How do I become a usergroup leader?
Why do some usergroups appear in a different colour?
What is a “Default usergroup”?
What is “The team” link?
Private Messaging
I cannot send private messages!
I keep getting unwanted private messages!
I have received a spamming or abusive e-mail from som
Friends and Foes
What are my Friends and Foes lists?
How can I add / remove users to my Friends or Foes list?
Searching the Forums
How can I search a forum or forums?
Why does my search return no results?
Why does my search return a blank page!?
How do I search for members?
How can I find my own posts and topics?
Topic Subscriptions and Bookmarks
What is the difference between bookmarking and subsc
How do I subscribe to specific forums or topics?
· · · · ·
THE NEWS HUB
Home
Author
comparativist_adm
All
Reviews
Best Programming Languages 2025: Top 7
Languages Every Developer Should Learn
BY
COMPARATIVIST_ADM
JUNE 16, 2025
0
· · · · ·
## Work request
Copy out each line of the data above, exactly, if it lies between the line holding "I cannot send private messages!" and the line holding "Searching the Forums", inclusive; copy no other line.

## Solution for this exercise
I cannot send private messages!
I keep getting unwanted private messages!
I have received a spamming or abusive e-mail from som
Friends and Foes
What are my Friends and Foes lists?
How can I add / remove users to my Friends or Foes list?
Searching the Forums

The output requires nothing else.